GoTo’s biggest investors include Alibaba Group Holding, SoftBank Group Corp, Singapore sovereign wealth fund GIC, Alphabet’s Google and Tencent Holdings.
Sources said Gojek’s shareholders will own 58% of the holding company with the balance held by Tokopedia’s investors.
“GoTo will be unique in its ability to cover two-thirds of Indonesian consumer expenditure”, Tokopedia President Patrick Cao told reporters. “If you look at our regional peers, they exceed only at covering one sector.”
Cao will become GoTo’s president and Gojek CEO Andre Soelistyo will be CEO of the group that says it has more than 100 million monthly active users and a registered driver fleet of more than 2 million.
GoTo’s deal came together quickly in December after months of negotiations between Gojek and Grab fell apart.
Gojek and Tokopedia’s senior executives have personal and family ties and held discussions about a deal in 2018, sources said.
Using the model of Alphabet, Gojek and Tokopedia plan to remain separate but work together on payments, logistics and food deliveries.
While e-commerce is booming in Indonesia, with its digital economy expected to grow to $124 billion by 2025, according to a 2020 study by Google, Temasek Holdings and Bain & Company, its 17,000 islands are spread across an area bigger than the European Union, making it extremely costly.
GoTo is also betting on its financial arm, which will own 22% of Indonesian digital lender Bank Jago.
Of Indonesia’s population of 270 million, half lack bank accounts but most now have mobile phones.

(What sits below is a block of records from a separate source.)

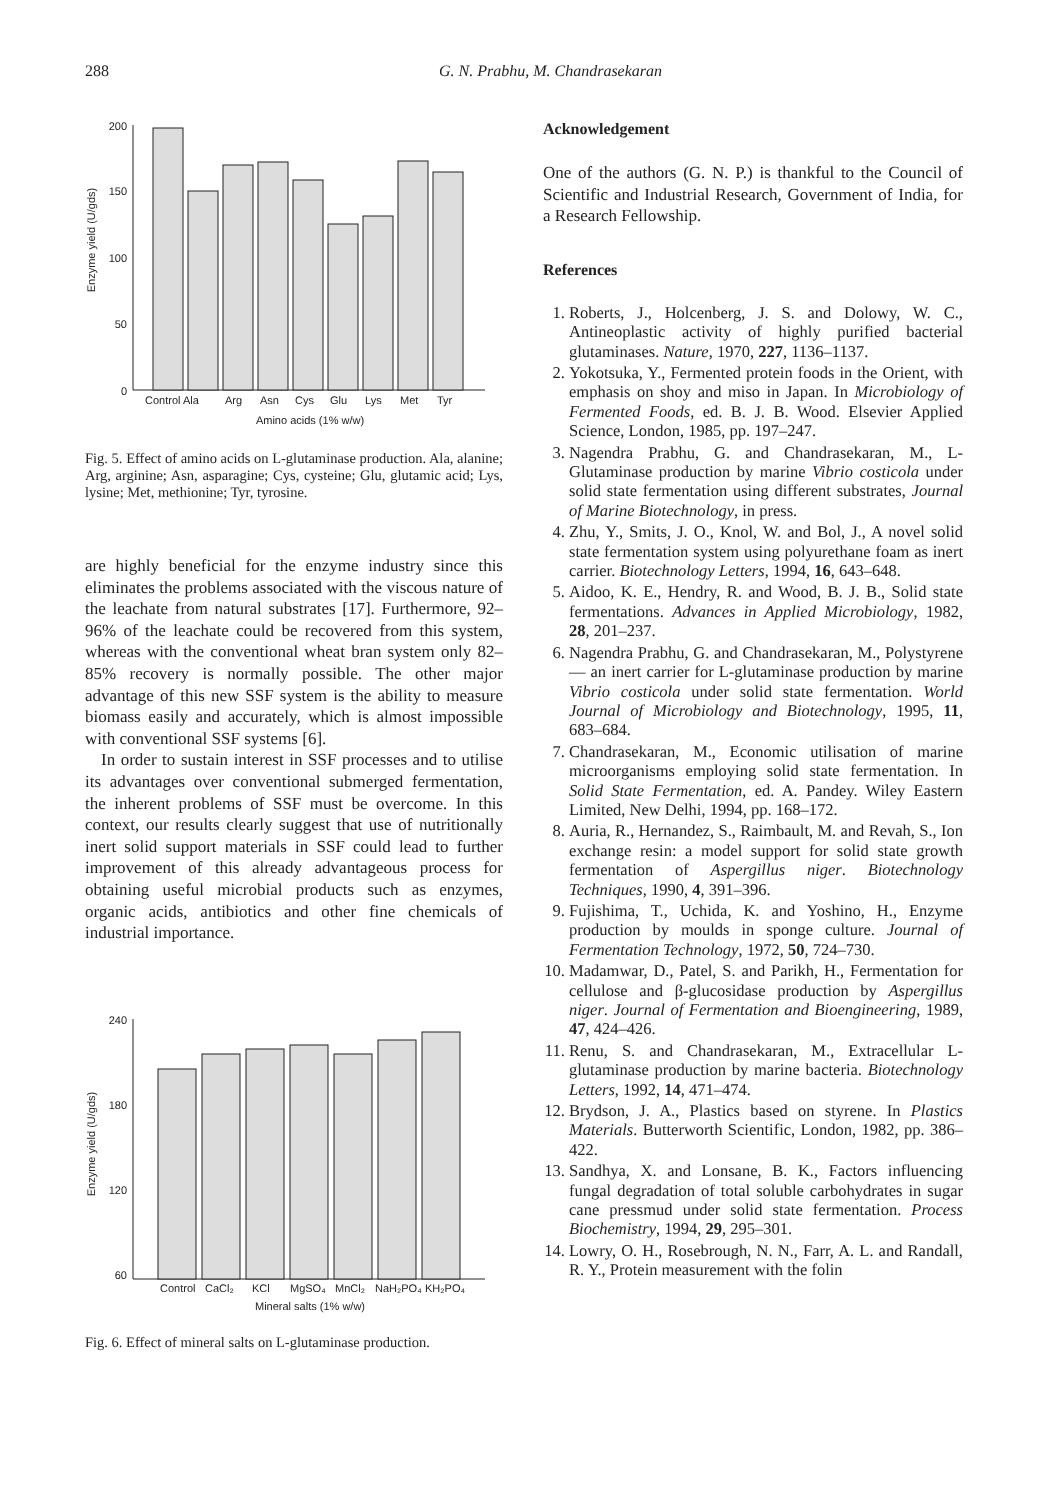288 G. N. Prabhu, M. Chandrasekaran
Enzyme yield (U/gds)
200
150
100
50
0
Control Ala
Arg
Asn
Cys
Glu
Lys
Met
Tyr
Amino acids (1% w/w)
Fig. 5. Effect of amino acids on L-glutaminase production. Ala, alanine; Arg, arginine; Asn, asparagine; Cys, cysteine; Glu, glutamic acid; Lys, lysine; Met, methionine; Tyr, tyrosine.
are highly beneficial for the enzyme industry since this eliminates the problems associated with the viscous nature of the leachate from natural substrates [17]. Furthermore, 92–96% of the leachate could be recovered from this system, whereas with the conventional wheat bran system only 82–85% recovery is normally possible. The other major advantage of this new SSF system is the ability to measure biomass easily and accurately, which is almost impossible with conventional SSF systems [6].
In order to sustain interest in SSF processes and to utilise its advantages over conventional submerged fermentation, the inherent problems of SSF must be overcome. In this context, our results clearly suggest that use of nutritionally inert solid support materials in SSF could lead to further improvement of this already advantageous process for obtaining useful microbial products such as enzymes, organic acids, antibiotics and other fine chemicals of industrial importance.
Enzyme yield (U/gds)
240
180
120
60
Control
CaCl₂
KCl
MgSO₄
MnCl₂
NaH₂PO₄
KH₂PO₄
Mineral salts (1% w/w)
Fig. 6. Effect of mineral salts on L-glutaminase production.
Acknowledgement
One of the authors (G. N. P.) is thankful to the Council of Scientific and Industrial Research, Government of India, for a Research Fellowship.
References
1. Roberts, J., Holcenberg, J. S. and Dolowy, W. C., Antineoplastic activity of highly purified bacterial glutaminases. Nature, 1970, 227, 1136–1137.
2. Yokotsuka, Y., Fermented protein foods in the Orient, with emphasis on shoy and miso in Japan. In Microbiology of Fermented Foods, ed. B. J. B. Wood. Elsevier Applied Science, London, 1985, pp. 197–247.
3. Nagendra Prabhu, G. and Chandrasekaran, M., L-Glutaminase production by marine Vibrio costicola under solid state fermentation using different substrates, Journal of Marine Biotechnology, in press.
4. Zhu, Y., Smits, J. O., Knol, W. and Bol, J., A novel solid state fermentation system using polyurethane foam as inert carrier. Biotechnology Letters, 1994, 16, 643–648.
5. Aidoo, K. E., Hendry, R. and Wood, B. J. B., Solid state fermentations. Advances in Applied Microbiology, 1982, 28, 201–237.
6. Nagendra Prabhu, G. and Chandrasekaran, M., Polystyrene — an inert carrier for L-glutaminase production by marine Vibrio costicola under solid state fermentation. World Journal of Microbiology and Biotechnology, 1995, 11, 683–684.
7. Chandrasekaran, M., Economic utilisation of marine microorganisms employing solid state fermentation. In Solid State Fermentation, ed. A. Pandey. Wiley Eastern Limited, New Delhi, 1994, pp. 168–172.
8. Auria, R., Hernandez, S., Raimbault, M. and Revah, S., Ion exchange resin: a model support for solid state growth fermentation of Aspergillus niger. Biotechnology Techniques, 1990, 4, 391–396.
9. Fujishima, T., Uchida, K. and Yoshino, H., Enzyme production by moulds in sponge culture. Journal of Fermentation Technology, 1972, 50, 724–730.
10. Madamwar, D., Patel, S. and Parikh, H., Fermentation for cellulose and β-glucosidase production by Aspergillus niger. Journal of Fermentation and Bioengineering, 1989, 47, 424–426.
11. Renu, S. and Chandrasekaran, M., Extracellular L-glutaminase production by marine bacteria. Biotechnology Letters, 1992, 14, 471–474.
12. Brydson, J. A., Plastics based on styrene. In Plastics Materials. Butterworth Scientific, London, 1982, pp. 386–422.
13. Sandhya, X. and Lonsane, B. K., Factors influencing fungal degradation of total soluble carbohydrates in sugar cane pressmud under solid state fermentation. Process Biochemistry, 1994, 29, 295–301.
14. Lowry, O. H., Rosebrough, N. N., Farr, A. L. and Randall, R. Y., Protein measurement with the folin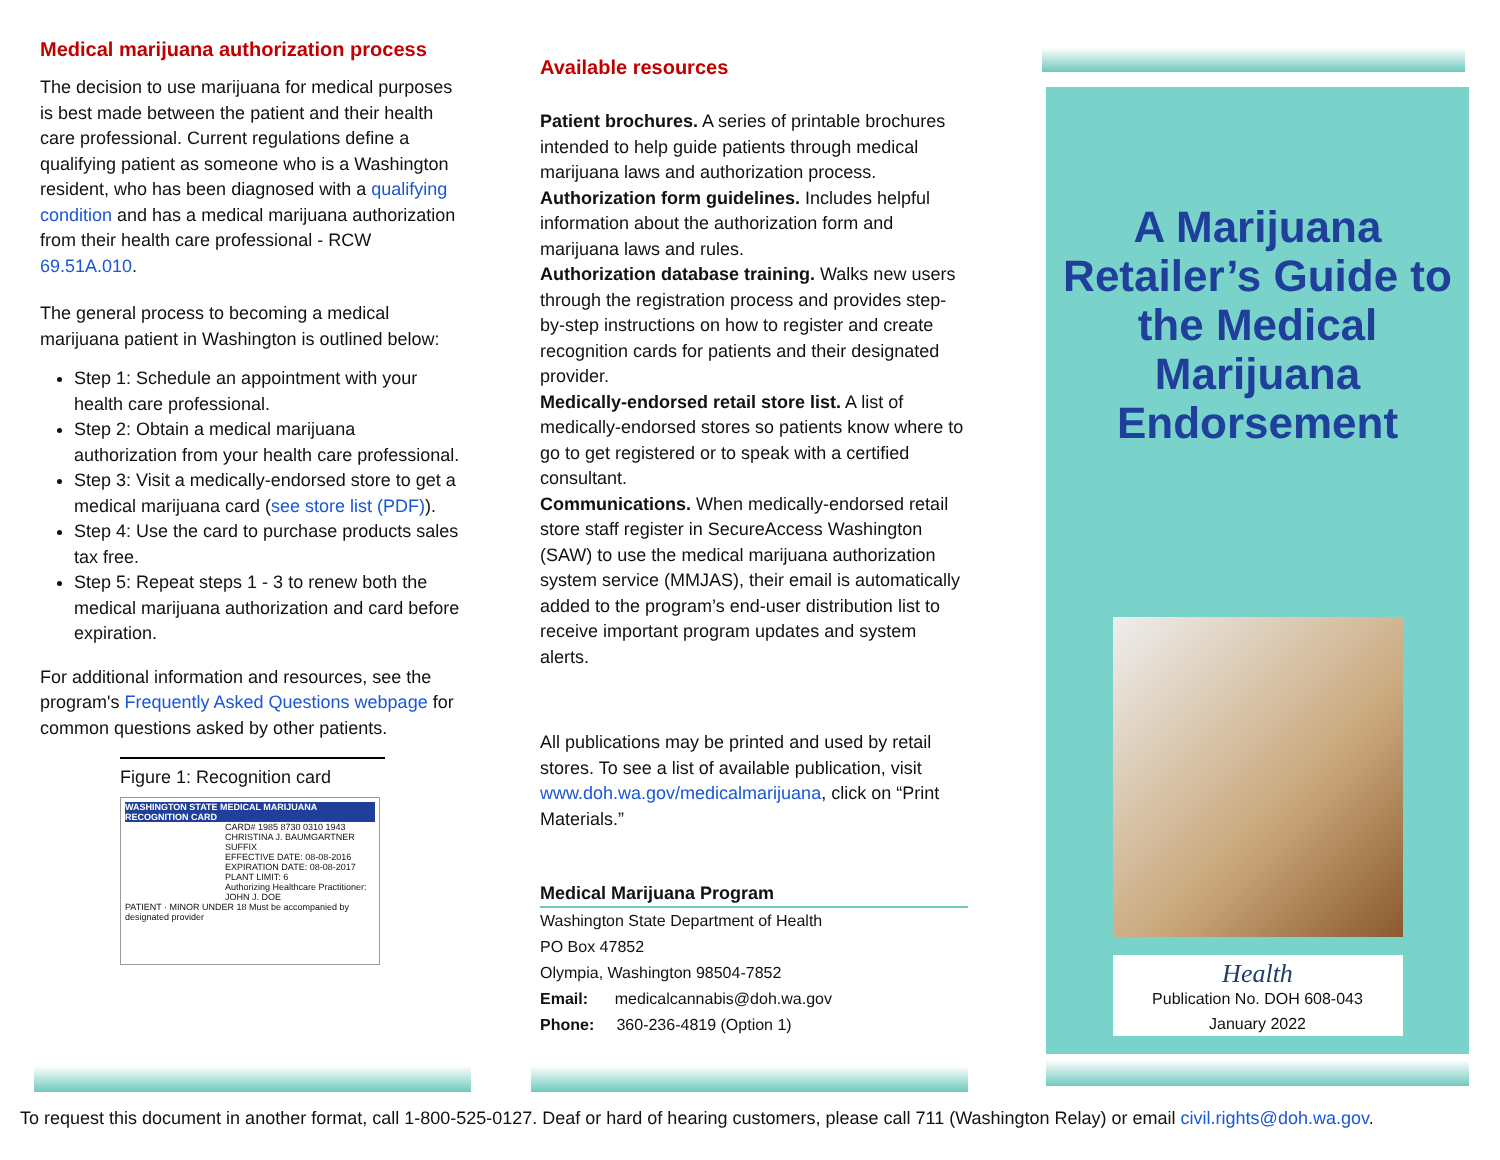Medical marijuana authorization process
The decision to use marijuana for medical purposes is best made between the patient and their health care professional. Current regulations define a qualifying patient as someone who is a Washington resident, who has been diagnosed with a qualifying condition and has a medical marijuana authorization from their health care professional - RCW 69.51A.010.
The general process to becoming a medical marijuana patient in Washington is outlined below:
Step 1: Schedule an appointment with your health care professional.
Step 2: Obtain a medical marijuana authorization from your health care professional.
Step 3: Visit a medically-endorsed store to get a medical marijuana card (see store list (PDF)).
Step 4: Use the card to purchase products sales tax free.
Step 5: Repeat steps 1 - 3 to renew both the medical marijuana authorization and card before expiration.
For additional information and resources, see the program's Frequently Asked Questions webpage for common questions asked by other patients.
Figure 1: Recognition card
WASHINGTON STATE MEDICAL MARIJUANA RECOGNITION CARD
CARD# 1985 8730 0310 1943
CHRISTINA J. BAUMGARTNER SUFFIX
EFFECTIVE DATE: 08-08-2016
EXPIRATION DATE: 08-08-2017
PLANT LIMIT: 6
Authorizing Healthcare Practitioner: JOHN J. DOE
PATIENT · MINOR UNDER 18 Must be accompanied by designated provider
Available resources
Patient brochures. A series of printable brochures intended to help guide patients through medical marijuana laws and authorization process.
Authorization form guidelines. Includes helpful information about the authorization form and marijuana laws and rules.
Authorization database training. Walks new users through the registration process and provides step-by-step instructions on how to register and create recognition cards for patients and their designated provider.
Medically-endorsed retail store list. A list of medically-endorsed stores so patients know where to go to get registered or to speak with a certified consultant.
Communications. When medically-endorsed retail store staff register in SecureAccess Washington (SAW) to use the medical marijuana authorization system service (MMJAS), their email is automatically added to the program’s end-user distribution list to receive important program updates and system alerts.
All publications may be printed and used by retail stores. To see a list of available publication, visit www.doh.wa.gov/medicalmarijuana, click on “Print Materials.”
Medical Marijuana Program
Washington State Department of Health
PO Box 47852
Olympia, Washington 98504-7852
Email: medicalcannabis@doh.wa.gov
Phone: 360-236-4819 (Option 1)
A Marijuana Retailer’s Guide to the Medical Marijuana Endorsement
Health
Publication No. DOH 608-043
January 2022
To request this document in another format, call 1-800-525-0127. Deaf or hard of hearing customers, please call 711 (Washington Relay) or email civil.rights@doh.wa.gov.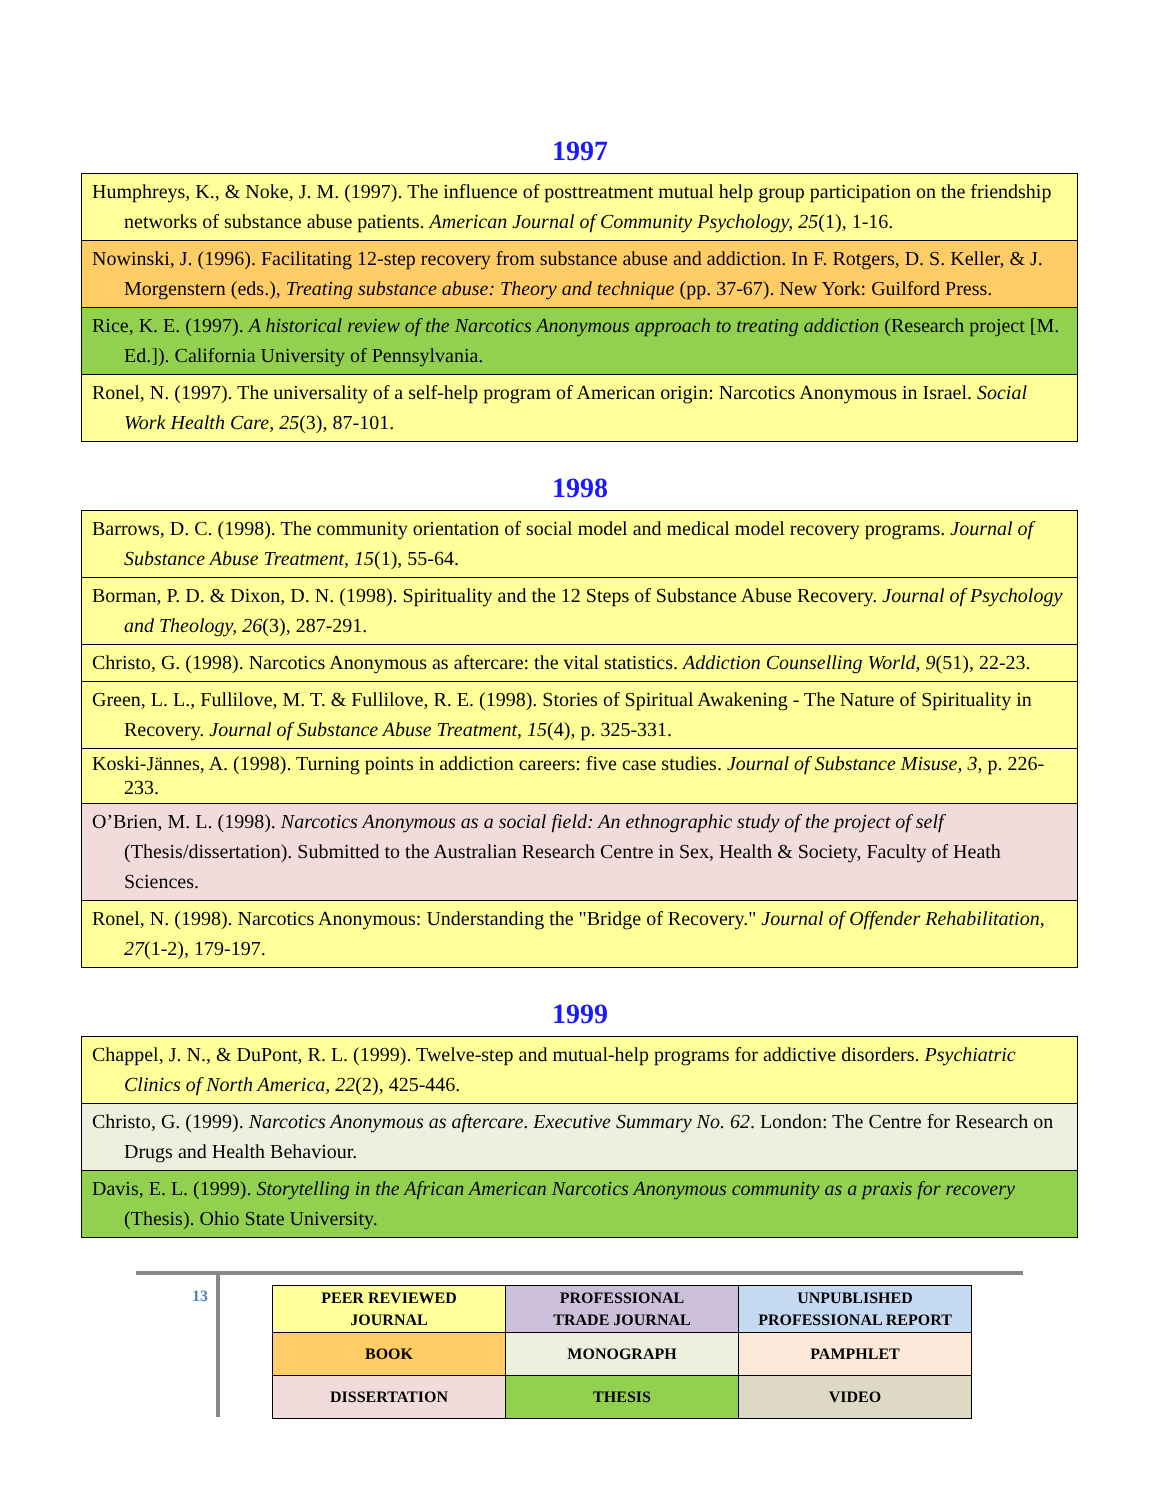1997
| Humphreys, K., & Noke, J. M. (1997). The influence of posttreatment mutual help group participation on the friendship networks of substance abuse patients. American Journal of Community Psychology, 25 (1), 1-16. |
| Nowinski, J. (1996). Facilitating 12-step recovery from substance abuse and addiction. In F. Rotgers, D. S. Keller, & J. Morgenstern (eds.), Treating substance abuse: Theory and technique (pp. 37-67). New York: Guilford Press. |
| Rice, K. E. (1997). A historical review of the Narcotics Anonymous approach to treating addiction (Research project [M. Ed.]). California University of Pennsylvania. |
| Ronel, N. (1997). The universality of a self-help program of American origin: Narcotics Anonymous in Israel. Social Work Health Care , 25 (3), 87-101. |
1998
| Barrows, D. C. (1998). The community orientation of social model and medical model recovery programs. Journal of Substance Abuse Treatment , 15 (1), 55-64. |
| Borman, P. D. & Dixon, D. N. (1998). Spirituality and the 12 Steps of Substance Abuse Recovery. Journal of Psychology and Theology, 26 (3), 287-291. |
| Christo, G. (1998). Narcotics Anonymous as aftercare: the vital statistics. Addiction Counselling World, 9 (51), 22-23. |
| Green, L. L., Fullilove, M. T. & Fullilove, R. E. (1998). Stories of Spiritual Awakening - The Nature of Spirituality in Recovery. Journal of Substance Abuse Treatment, 15 (4), p. 325-331. |
| Koski-Jännes, A. (1998). Turning points in addiction careers: five case studies. Journal of Substance Misuse, 3 , p. 226-233. |
| O’Brien, M. L. (1998). Narcotics Anonymous as a social field: An ethnographic study of the project of self (Thesis/dissertation). Submitted to the Australian Research Centre in Sex, Health & Society, Faculty of Heath Sciences. |
| Ronel, N. (1998). Narcotics Anonymous: Understanding the "Bridge of Recovery." Journal of Offender Rehabilitation , 27 (1-2), 179-197. |
1999
| Chappel, J. N., & DuPont, R. L. (1999). Twelve-step and mutual-help programs for addictive disorders. Psychiatric Clinics of North America , 22 (2), 425-446. |
| Christo, G. (1999). Narcotics Anonymous as aftercare . Executive Summary No. 62 . London: The Centre for Research on Drugs and Health Behaviour. |
| Davis, E. L. (1999). Storytelling in the African American Narcotics Anonymous community as a praxis for recovery (Thesis). Ohio State University. |
13
| PEER REVIEWED JOURNAL | PROFESSIONAL TRADE JOURNAL | UNPUBLISHED PROFESSIONAL REPORT |
| BOOK | MONOGRAPH | PAMPHLET |
| DISSERTATION | THESIS | VIDEO |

Investors told Reuters the merger will herald a wave of Indonesian listings, with e-commerce company Bukalapak and travel app Traveloka expected to list this year.
“This is the beginning of us proving how local startups can grow at scale and from Indonesia to the world”, said East Ventures founder Willson Cuaca, an early backer of Tokopedia and Gojek shareholder.
Goldman Sachs is the financial advisor to Gojek, and Citi is the financial advisor to Tokopedia.
Davis Polk & Wardwell LLP and Assegaf Hamzah & Partners are Gojek’s legal advisors and Allen & Overy LLP is Tokopedia’s legal advisor.